A associação ambientalista Quercus alertou hoje que os ministros das Pescas da União Europeia fizeram progressos na reunião de Bruxelas, mas teimam em adiar o fim da sobrepesca.

Ministros da UE "teimam em adiar fim da sobrepesca", acusa Quercus
Notícias ao Minuto

17:40 - 13/12/17 por Lusa

País Ambiente

semelhança de anos anteriores, uma boa parte dos pareceres científicos voltaram a ser ignorados e a grande maioria das quotas foi estabelecida acima de níveis que permitam o rendimento máximo sustentável (RMS), conforme exigido pela Política Comum das Pescas (PCP)", refere a Quercus, em comunicado, a propósito da reunião dos ministros da UE sobre as possibilidades pesca para 2018.

No entender da associação ambientalista, Portugal voltou a estar entre "os menos ambiciosos", tendo mais uma vez optado por objetivos de curto prazo, em vez de privilegiar a sustentabilidade ambiental e também socioeconómica.

"No caso da sardinha ibérica, as decisões ficaram adiadas para o início do ano, mas o pedido da Comissão Europeia para o plano de recuperação ser avaliado pelo Comité Científico, Técnico e Económico da Pesca (CCTEP) foi acolhido positivamente pelas organizações da PONG-Pesca", sublinha a Quercus.

Em vigor desde 2014, a PCP determina agora que os stocks têm de ser restabelecidos progressivamente e mantidos acima dos níveis de biomassa que permitem obter o RMS antes de 2020.

Estipula ainda que qualquer adiamento desta meta só pode ser aceite "se tal comprometer seriamente a sustentabilidade social e económica das frotas de pesca envolvidas" (preâmbulo 7).

"Numa análise preliminar podemos afirmar que terão sido feitos progressos para atingir as metas da PCP, mas abaixo do que seria necessário e sem que tenham sido tornados públicos os argumentos socioeconómicos que justificaram o protelar destas metas", considerou Gonçalo Carvalho, coordenador da PONG-Pesca/Plataforma de Organizações Não Governamentais Portuguesas sobre a Pesca.

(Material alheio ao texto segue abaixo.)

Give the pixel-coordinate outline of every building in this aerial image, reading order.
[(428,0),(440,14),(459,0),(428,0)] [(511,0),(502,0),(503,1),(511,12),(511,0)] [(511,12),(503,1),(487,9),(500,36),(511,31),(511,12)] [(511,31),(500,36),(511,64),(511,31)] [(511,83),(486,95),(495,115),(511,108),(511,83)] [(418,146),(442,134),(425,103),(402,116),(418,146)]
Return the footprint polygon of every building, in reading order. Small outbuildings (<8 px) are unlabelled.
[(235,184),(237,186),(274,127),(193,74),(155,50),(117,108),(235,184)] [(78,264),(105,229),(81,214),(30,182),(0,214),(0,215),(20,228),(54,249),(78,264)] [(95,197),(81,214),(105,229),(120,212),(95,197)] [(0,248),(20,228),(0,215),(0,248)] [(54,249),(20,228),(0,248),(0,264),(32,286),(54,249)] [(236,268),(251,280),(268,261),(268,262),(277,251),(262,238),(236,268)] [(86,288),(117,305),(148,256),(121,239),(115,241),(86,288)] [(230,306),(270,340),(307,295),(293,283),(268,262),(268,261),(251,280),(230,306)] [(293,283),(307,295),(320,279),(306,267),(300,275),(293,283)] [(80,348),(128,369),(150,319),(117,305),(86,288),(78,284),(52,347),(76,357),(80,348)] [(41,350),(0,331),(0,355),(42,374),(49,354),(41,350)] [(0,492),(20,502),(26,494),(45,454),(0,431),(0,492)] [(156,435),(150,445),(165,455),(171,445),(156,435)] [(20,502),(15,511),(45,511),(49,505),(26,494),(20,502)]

Acrescentou que Portugal não terá sido exceção a esta tendência geral, uma vez que várias das quotas estabelecidas para espécies importantes para o país terão excedido o aconselhamento científico entre as quais o biqueirão, as raias e a pescada, sendo que para a última terá havido um compromisso para atingir o RMS já em 2019.

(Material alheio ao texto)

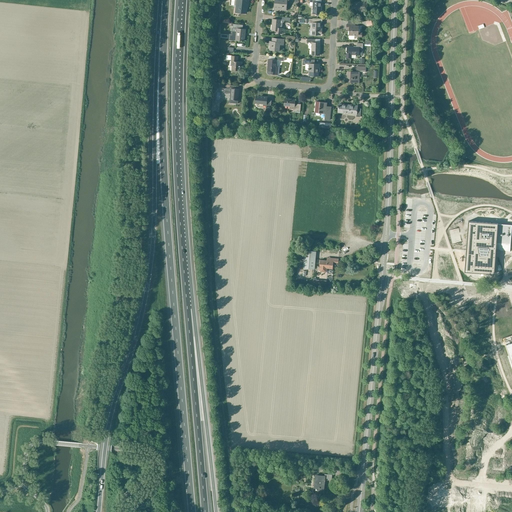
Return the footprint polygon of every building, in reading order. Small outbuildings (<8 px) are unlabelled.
[(237,0),(236,13),(244,14),(246,3),(248,4),(248,0),(237,0)] [(289,2),(288,0),(280,0),(280,1),(275,0),(274,0),(273,10),(286,11),(287,2),(289,2)] [(316,2),(316,0),(309,0),(310,2),(313,3),(313,14),(316,14),(316,15),(317,16),(319,16),(320,15),(320,14),(321,14),(321,3),(316,2)] [(369,3),(369,0),(361,0),(361,2),(351,2),(351,10),(364,10),(365,2),(369,3)] [(272,19),(271,30),(275,31),(275,33),(282,34),(283,28),(280,28),(281,20),(272,19)] [(322,29),(320,29),(321,23),(318,23),(318,19),(309,19),(309,23),(312,23),(312,35),(320,35),(320,34),(322,34),(322,29)] [(235,40),(244,41),(245,29),(242,29),(243,25),(233,24),(232,35),(236,35),(235,40)] [(346,24),(346,28),(349,29),(349,35),(349,39),(354,39),(354,37),(362,37),(362,33),(358,32),(358,26),(353,26),(353,25),(346,24)] [(283,45),(284,39),(272,38),(272,42),(270,42),(269,50),(279,51),(279,45),(283,45)] [(311,55),(320,55),(320,43),(315,43),(315,39),(307,39),(307,43),(312,43),(311,55)] [(347,47),(346,58),(351,58),(351,54),(359,55),(359,51),(362,51),(363,44),(356,43),(356,47),(347,47)] [(238,56),(232,56),(232,55),(226,55),(226,59),(231,60),(231,66),(228,65),(228,70),(231,70),(240,71),(240,66),(241,66),(242,62),(237,62),(238,56)] [(282,61),(283,61),(284,58),(275,57),(274,60),(268,59),(267,72),(267,73),(268,74),(269,75),(270,75),(271,74),(277,75),(278,75),(279,67),(276,66),(277,61),(282,61)] [(308,76),(319,76),(319,64),(314,64),(314,60),(305,60),(303,60),(303,63),(304,63),(304,64),(309,64),(308,76)] [(348,72),(347,82),(359,82),(359,72),(361,72),(361,70),(365,70),(365,67),(356,66),(356,72),(348,72)] [(224,88),(223,92),(231,93),(230,100),(230,103),(238,104),(238,100),(239,89),(236,89),(236,85),(231,85),(231,84),(224,84),(224,85),(224,88)] [(255,96),(255,103),(263,104),(263,106),(266,106),(266,111),(270,112),(271,101),(267,100),(267,97),(255,96)] [(291,109),(300,110),(301,104),(295,104),(295,100),(285,99),(284,106),(291,107),(291,109)] [(325,120),(329,120),(330,110),(326,109),(327,103),(316,102),(315,112),(316,112),(316,115),(319,116),(320,115),(320,113),(325,113),(325,120)] [(358,106),(346,105),(338,104),(337,113),(345,113),(357,115),(356,117),(360,117),(361,109),(357,109),(358,106)] [(466,253),(464,272),(494,274),(494,273),(496,249),(498,250),(501,251),(510,251),(510,246),(511,225),(498,224),(498,223),(490,222),(468,221),(466,250),(468,250),(468,253),(466,253)] [(303,268),(315,269),(316,251),(305,250),(303,268)] [(327,268),(332,268),(333,264),(338,265),(339,258),(327,257),(327,260),(320,260),(319,267),(319,270),(320,271),(325,272),(326,271),(327,268)] [(511,328),(511,334),(503,338),(506,344),(511,362),(511,326),(511,327),(511,328)] [(332,480),(332,474),(325,474),(324,476),(315,475),(314,492),(323,493),(324,485),(325,481),(325,480),(332,480)]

Os membros da PONG-Pesca manifestam-se ainda "perplexos" com a tentativa de exceder o parecer científico para o carapau durante as negociações, um stock que nos últimos anos tem sido explorado a níveis sustentáveis.

"Sabendo que o nível recomendado não estava abaixo das quantidades que têm sido capturadas por Portugal nos últimos anos, não conseguimos compreender porque é que a ministra e a sua equipa se terão batido por uma quota excessiva que, para além de ir contra o aconselhamento científico, desvalorizaria ainda mais o preço desta espécie", observa a PONG-Pesca, congratulando-se com o esforço da Comissão Europeia em salvaguardar este stock".